If you are a fan of the work of Darren Shan and have not yet discovered this series then it is well worth reading. Dave Gatward certainly knows his horror, and at times this series comes across as his personal homage to the horror films he has loved for most of his life. As an adult reader there were several times when I felt a knowing grin creep onto my face as I spotted a subtle reference here and there. Many of these will be lost on David's younger target audience, but this is the kind of book that will inspire them to become lifelong lovers of the horror genre, both written and cinematic, and they will be able to look forward to spotting these fanboy references, but in reverse. It has certainly made me dig out a few of my favourite (though long unwatched) horror DVDs.

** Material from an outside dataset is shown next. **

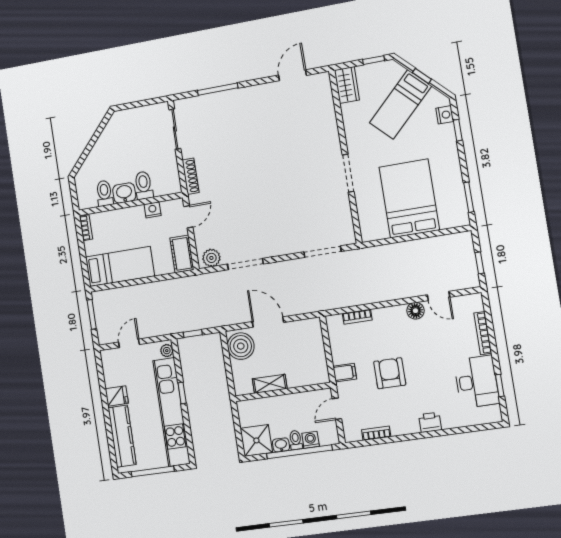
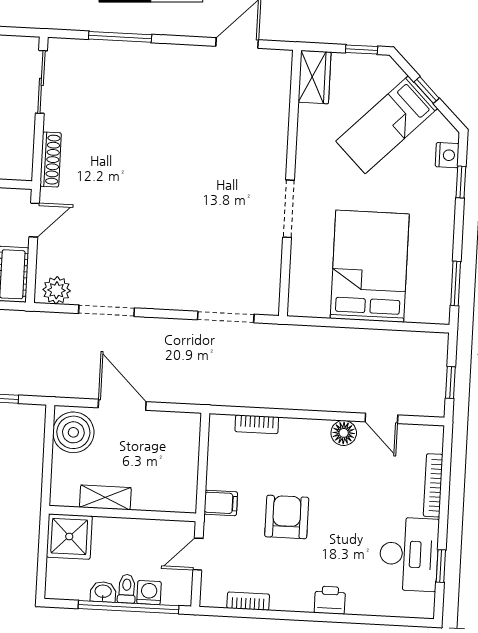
shower: (256, 440) -> (69, 536), moved

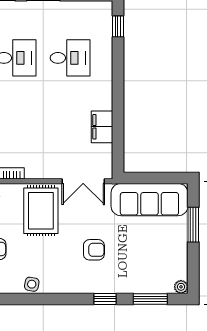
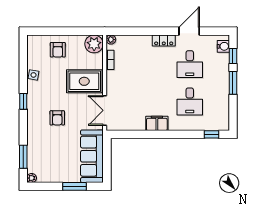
filing cabinet: (102, 127) -> (157, 123), moved
window: (105, 299) -> (23, 101), moved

April 2011 seems a long way off at the moment, but unfortunately that is also when the third book in the series, The Damned, will be released so fans of the series will have to be patient. Yet again Dave Gatward leaves his readers wanting a lot more - the cliffhanger is a little less heart-stopping than the one at the end of The Dead, but is more than enough to keep us hungry. The last line alone is enough to send a chill down your spine as you start to imagine the implications of it for our team of heroes. My thanks go to the generous people at Hodder for sending me a copy of The Dark to review, its official release date is 7th October, but I saw it in my local bookshop yesterday so it is already in the wild.